Заставив вздрогнуть, с проходившего катера прокричали:
— Эй-эй, на берегу! Васенкин! Отдавай, зануда, концы, чего рот раскрыл-то, разиня?
Люди для приема машин добрались до Северогорска лишь через неделю, приехали Иван Шамотько, Архипов, Анищенко, Афоня Холостяк, Косачев, который приехал за свой счет, по разрешению мастера участка, питающего некоторую слабость к нему, как к человеку из столицы, да еще живущему под одной крышей с директором. В Северогорске бывали все, кроме Александра, но и Анищенко и Косачев снова отметили про себя своеобразную красоту города. Они подъезжали к нему вечером; сумерки сгущались над широкой гладью реки, гирлянды огней рассыпались по сопке Безымянной, у подножия которой распластался Северогорск, и, забыв обо всем, Косачев любовался скупыми и чистыми красками вечера и пытался представить их на холсте.
Катер шел ходко; обрывистый, скалистый правый берег убегал назад, в ночь, завеса огней все шире обтекала местность впереди, казалось, что гигантская птица, голова которой — острая темная вершина сопки, раскидывает крылья все шире.
— Вот простор-то где, — сказал Александр, и Косачев, не поворачивая головы, кивнул, на душе у него было тревожно, словно в предчувствии близких перемен, порой казалось, что стоит протянуть руку — и коснешься чего-то необходимого, очень долго ускользавшего. Он старался не думать о Галинке, разрыв с нею и ее неожиданный отъезд больно задели его самолюбие; он не привык зависеть от кого-то в таких вопросах.
Все шире и ярче наплывали огни города, становилось совсем темно; Александр, примостившись на ящике рядом с Косачевым, тоже молчал и пытался представить себе встречу с Головиным, как-никак отец Ирины, думал он, и будь жива мать, неизвестно, как сложились бы их отношения, но жизнь решила рассудить по-своему. Конечно, Головин умный человек и не станет ворошить прошлое, нужно с ним держаться просто, утрата иногда связывает крепче, чем все приобретения, недаром Головин так часто приходил зимой и они целыми вечерами сидели и разговаривали. И была так нужна по-мужски, по-отцовски даже скупая сдержанность Головина.

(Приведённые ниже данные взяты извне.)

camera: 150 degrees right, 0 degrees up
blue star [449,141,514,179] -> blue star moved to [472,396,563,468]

Анищенко пел себе под нос тягучую, грустную песню о девушке, которая пошла по грибы и встретила молодого охотника, тот обманул ее, и она повесилась в том же лесу, где он соблазнил ее.

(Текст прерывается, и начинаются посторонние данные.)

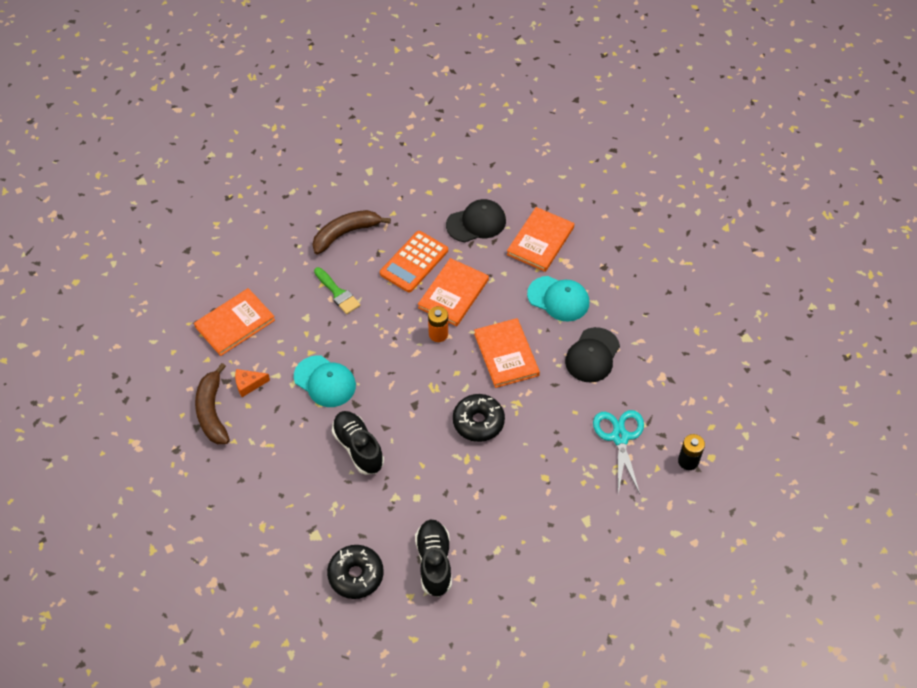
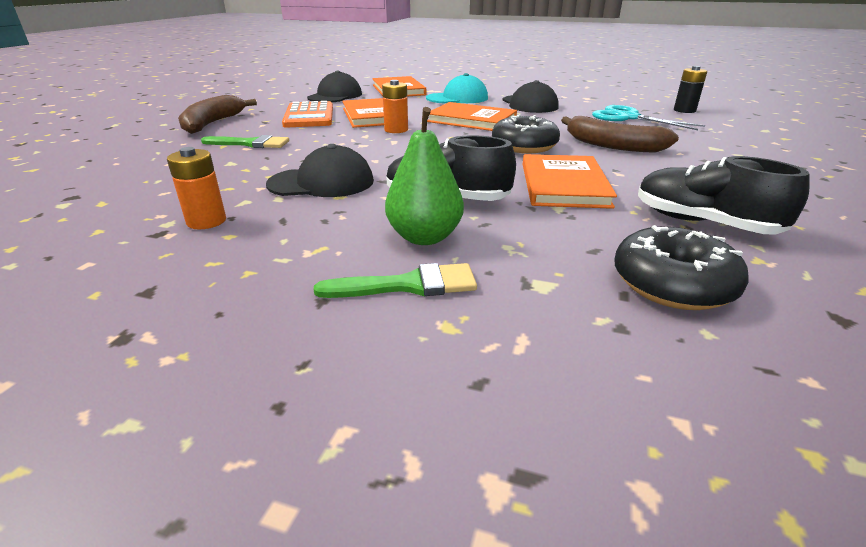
camera: 45 degrees left, 25 degrees down
orange book [194,288,275,356] -> orange book moved to [523,154,617,209]
brown banana [195,363,230,444] -> brown banana moved to [561,116,679,153]
orange cheese [235,369,270,397] -> orange battery [167,147,226,229]
turquoise cap [294,355,356,407] -> black cap [266,144,374,197]
none -> green brush [314,263,477,298]
none -> green pear [385,107,464,245]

Шамотько слушал, слушал, дергая себя за усы, потом не выдержал:
— Ну и воешь ты, Мишка, як волк в святки. Аж сумно робыться. Смолкни, а то в ричку кинусь, тебя же засудят.
Все засмеялись; на палубе уже чувствовалось начало конечной суеты; кто-то отыскивал свои вещи, один из матросов передвигал ящики, отчего-то слетело с крюка пожарное ведро и покатилось, гремя, по палубе, и капитан, высунувшись из рубки, строго выговорил за это матросу и стал следить за берегом, с которым у него тоже были связаны свои дела и надежды.
У дощатой, неширокой пристани их встретил Головин: места в гостинице были заказаны, всех поместили в большой общий номер. В их распоряжении было два вечера, и они после долгих рассуждений и споров на второй день собрались в театр, и лишь Афоня Холостяк наотрез отказался.
— Стоило в город приезжать из-за этого, — сказал он недовольно. — Как хотите — я в ресторан. Кино у нас свое бывает, а вот ресторан…
— То ж театр, дурень, поисть-попыть и дома можно, — искренне удивился Шамотько и для большей вескости своих слов приподнялся на носки, подергал усами и растопырил руки, что-то, одному ему понятное, представляя.
— Да бросьте его уговаривать, — сказал Анищенко.